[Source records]
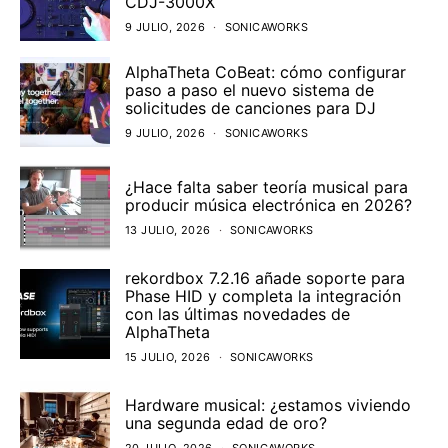
CDJ-3000X
9 JULIO, 2026
SONICAWORKS
AlphaTheta CoBeat: cómo configurar
paso a paso el nuevo sistema de
solicitudes de canciones para DJ
9 JULIO, 2026
SONICAWORKS
¿Hace falta saber teoría musical para
producir música electrónica en 2026?
13 JULIO, 2026
SONICAWORKS
rekordbox 7.2.16 añade soporte para
Phase HID y completa la integración
con las últimas novedades de
AlphaTheta
15 JULIO, 2026
SONICAWORKS
Hardware musical: ¿estamos viviendo
una segunda edad de oro?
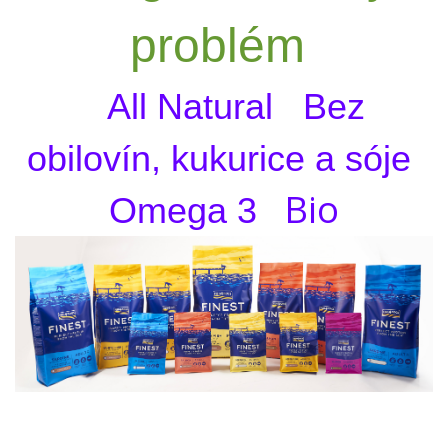
problém
All Natural Bez
obilovín, kukurice a sóje
Bio
Omega 3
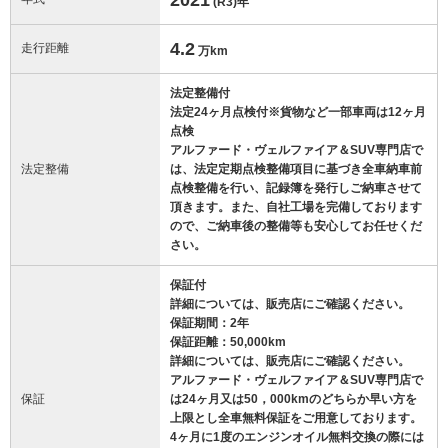
(R3)
年
4.2
走行距離
万km
法定整備付
法定24ヶ月点検付※貨物など一部車両は12ヶ月
点検
アルファード・ヴェルファイア＆SUV専門店で
法定整備
は、法定定期点検整備項目に基づき全車納車前
点検整備を行い、記録簿を発行しご納車させて
頂きます。また、自社工場を完備しております
ので、ご納車後の整備等も安心してお任せくだ
さい。
保証付
詳細については、販売店にご確認ください。
保証期間：2年
保証距離：50,000km
詳細については、販売店にご確認ください。
アルファード・ヴェルファイア＆SUV専門店で
保証
は24ヶ月又は50，000kmのどちらか早い方を
上限とし全車無料保証をご用意しております。
4ヶ月に1度のエンジンオイル無料交換の際には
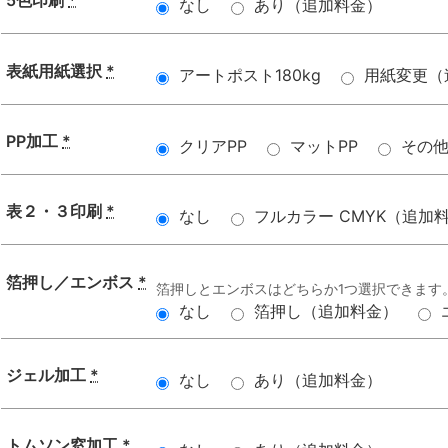
5色印刷
*
なし
あり（追加料金）
表紙用紙選択
*
アートポスト180kg
用紙変更（
PP加工
*
クリアPP
マットPP
その
表２・３印刷
*
なし
フルカラー CMYK（追加
箔押し／エンボス
*
箔押しとエンボスはどちらか1つ選択できます
なし
箔押し（追加料金）
ジェル加工
*
なし
あり（追加料金）
トムソン窓加工
*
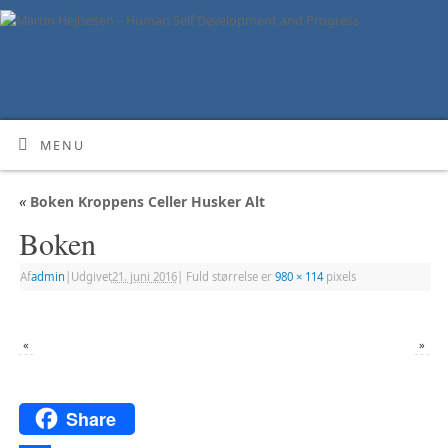
MENU
«
Boken Kroppens Celler Husker Alt
Boken
Af
admin
|
Udgivet
21. juni 2016
|
Fuld størrelse er
980 × 114
pixels
«
»
Share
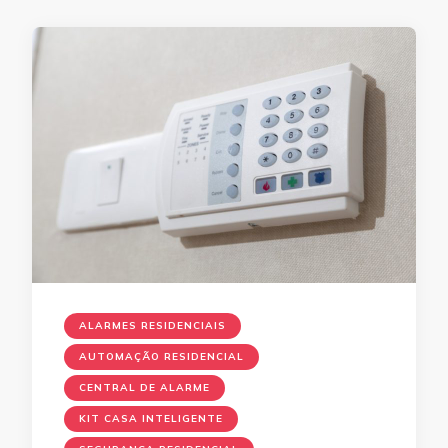
ALARMES RESIDENCIAIS
AUTOMAÇÃO RESIDENCIAL
CENTRAL DE ALARME
KIT CASA INTELIGENTE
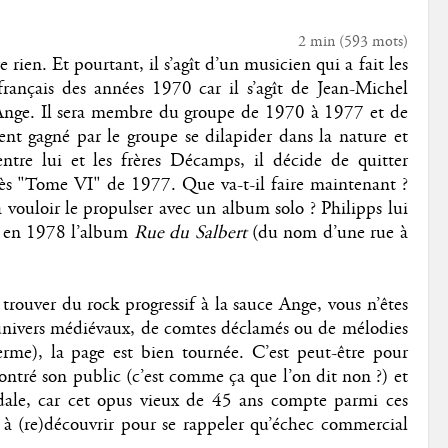
2 min
(
593
mots)
 rien. Et pourtant, il s’agît d’un musicien qui a fait les
français des années 1970 car il s’agît de Jean-Michel
 Ange. Il sera membre du groupe de 1970 à 1977 et de
ent gagné par le groupe se dilapider dans la nature et
entre lui et les frères Décamps, il décide de quitter
ccès "Tome VI" de 1977. Que va-t-il faire maintenant ?
 vouloir le propulser avec un album solo ? Philipps lui
ra en 1978 l’album
Rue du Salbert
(du nom d’une rue à
 trouver du rock progressif à la sauce Ange, vous n’êtes
’univers médiévaux, de comtes déclamés ou de mélodies
rme), la page est bien tournée. C’est peut-être pour
ontré son public (c’est comme ça que l’on dit non ?) et
ndale, car cet opus vieux de 45 ans compte parmi ces
r à (re)découvrir pour se rappeler qu’échec commercial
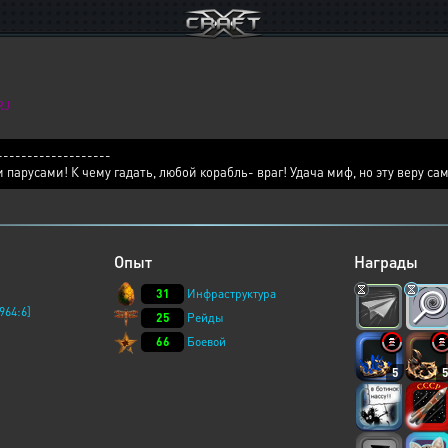
RJ
-------------------
 парусами! К чему гадать, любой корабль- враг! Удача миф, но эту веру с
Опыт
Награды
31
Инфраструктура
964:6]
25
Рейды
66
Боевой
5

Work instructions |
Note every line of the records that holds the word "musical", and copy it.

Solution to this task |
¿Hace falta saber teoría musical para
Hardware musical: ¿estamos viviendo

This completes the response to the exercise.